### Information
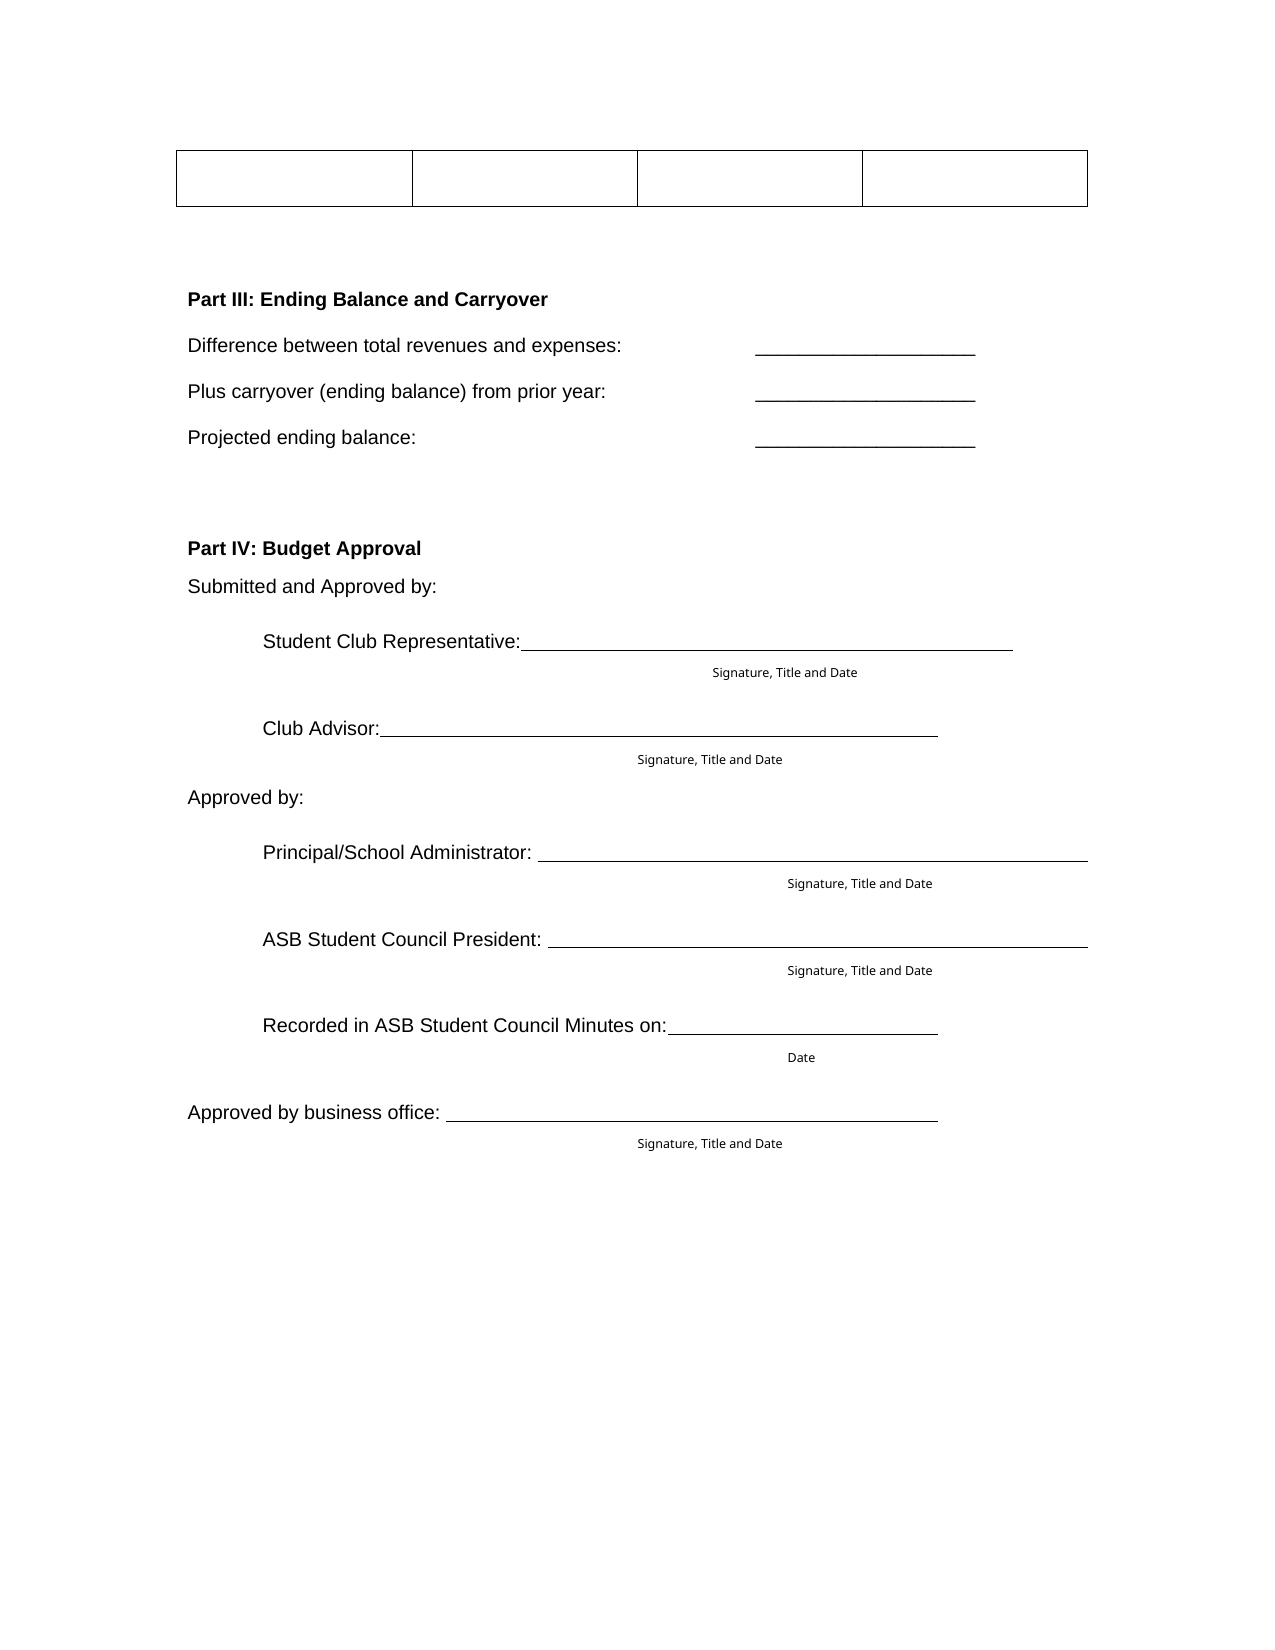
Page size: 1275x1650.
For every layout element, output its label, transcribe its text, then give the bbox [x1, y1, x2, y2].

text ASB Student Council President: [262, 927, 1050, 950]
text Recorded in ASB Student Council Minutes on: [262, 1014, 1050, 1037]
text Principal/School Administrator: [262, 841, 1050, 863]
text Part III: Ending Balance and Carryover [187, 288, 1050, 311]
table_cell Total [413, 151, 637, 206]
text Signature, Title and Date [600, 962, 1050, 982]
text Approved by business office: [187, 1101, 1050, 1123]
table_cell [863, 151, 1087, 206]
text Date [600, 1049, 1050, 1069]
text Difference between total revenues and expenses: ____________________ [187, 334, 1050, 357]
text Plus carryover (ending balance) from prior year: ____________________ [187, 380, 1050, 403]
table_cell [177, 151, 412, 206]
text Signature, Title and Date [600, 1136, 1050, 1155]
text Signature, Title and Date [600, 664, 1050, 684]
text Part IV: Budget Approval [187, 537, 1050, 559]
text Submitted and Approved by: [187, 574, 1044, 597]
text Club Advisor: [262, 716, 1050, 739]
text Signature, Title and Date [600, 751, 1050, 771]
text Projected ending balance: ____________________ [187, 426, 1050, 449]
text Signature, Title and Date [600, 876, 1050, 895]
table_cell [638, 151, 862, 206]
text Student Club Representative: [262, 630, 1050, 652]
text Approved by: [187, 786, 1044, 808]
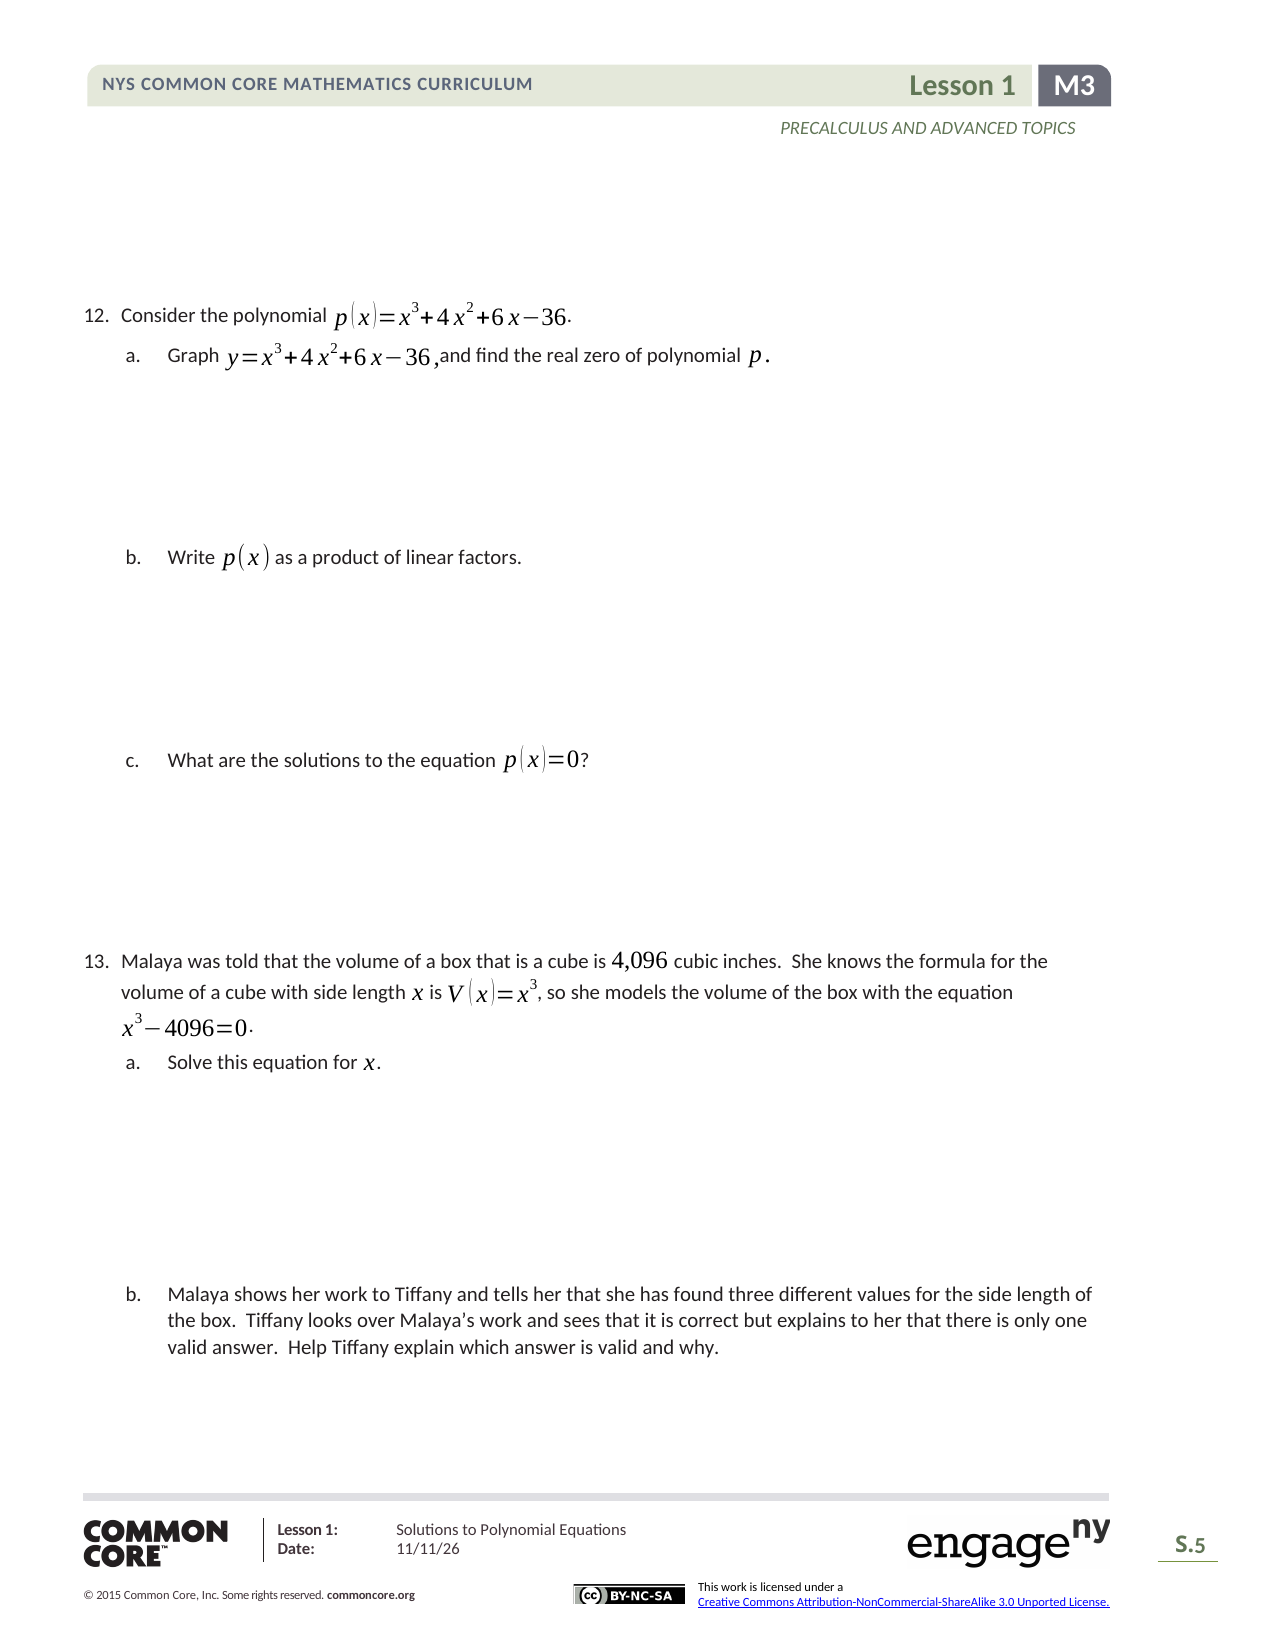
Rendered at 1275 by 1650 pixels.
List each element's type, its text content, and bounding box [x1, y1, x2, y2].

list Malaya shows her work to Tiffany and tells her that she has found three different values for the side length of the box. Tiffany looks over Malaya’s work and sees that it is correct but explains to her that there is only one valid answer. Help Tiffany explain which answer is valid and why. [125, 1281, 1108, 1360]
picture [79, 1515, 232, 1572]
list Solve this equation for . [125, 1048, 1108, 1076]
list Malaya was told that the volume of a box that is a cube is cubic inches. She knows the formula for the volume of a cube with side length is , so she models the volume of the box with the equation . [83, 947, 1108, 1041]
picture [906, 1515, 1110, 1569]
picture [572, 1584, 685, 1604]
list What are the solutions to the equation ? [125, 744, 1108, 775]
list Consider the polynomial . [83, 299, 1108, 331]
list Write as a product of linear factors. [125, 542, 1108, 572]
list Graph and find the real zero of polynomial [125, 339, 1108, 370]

### Requirement
Please write out all the entries above exactly, but leave out the pictures.

### Response
Page size: 1275x1650.
For every layout element, output its label, transcribe its text, then give the bbox [x1, y1, x2, y2].

text ASB Student Council President: [262, 927, 1050, 950]
text Recorded in ASB Student Council Minutes on: [262, 1014, 1050, 1037]
text Principal/School Administrator: [262, 841, 1050, 863]
text Part III: Ending Balance and Carryover [187, 288, 1050, 311]
table_cell Total [413, 151, 637, 206]
text Signature, Title and Date [600, 962, 1050, 982]
text Approved by business office: [187, 1101, 1050, 1123]
table_cell [863, 151, 1087, 206]
text Date [600, 1049, 1050, 1069]
text Difference between total revenues and expenses: ____________________ [187, 334, 1050, 357]
text Plus carryover (ending balance) from prior year: ____________________ [187, 380, 1050, 403]
table_cell [177, 151, 412, 206]
text Signature, Title and Date [600, 1136, 1050, 1155]
text Signature, Title and Date [600, 664, 1050, 684]
text Part IV: Budget Approval [187, 537, 1050, 559]
text Submitted and Approved by: [187, 574, 1044, 597]
text Club Advisor: [262, 716, 1050, 739]
text Signature, Title and Date [600, 751, 1050, 771]
text Projected ending balance: ____________________ [187, 426, 1050, 449]
text Signature, Title and Date [600, 876, 1050, 895]
table_cell [638, 151, 862, 206]
text Student Club Representative: [262, 630, 1050, 652]
text Approved by: [187, 786, 1044, 808]
Rendered at 1275 by 1650 pixels.
List each element's type, its text content, and bounding box [x1, y1, x2, y2].

list Malaya shows her work to Tiffany and tells her that she has found three different values for the side length of the box. Tiffany looks over Malaya’s work and sees that it is correct but explains to her that there is only one valid answer. Help Tiffany explain which answer is valid and why. [125, 1281, 1108, 1360]
picture [79, 1515, 232, 1572]
list Solve this equation for . [125, 1048, 1108, 1076]
list Malaya was told that the volume of a box that is a cube is cubic inches. She knows the formula for the volume of a cube with side length is , so she models the volume of the box with the equation . [83, 947, 1108, 1041]
picture [906, 1515, 1110, 1569]
picture [572, 1584, 685, 1604]
list What are the solutions to the equation ? [125, 744, 1108, 775]
list Consider the polynomial . [83, 299, 1108, 331]
list Write as a product of linear factors. [125, 542, 1108, 572]
list Graph and find the real zero of polynomial [125, 339, 1108, 370]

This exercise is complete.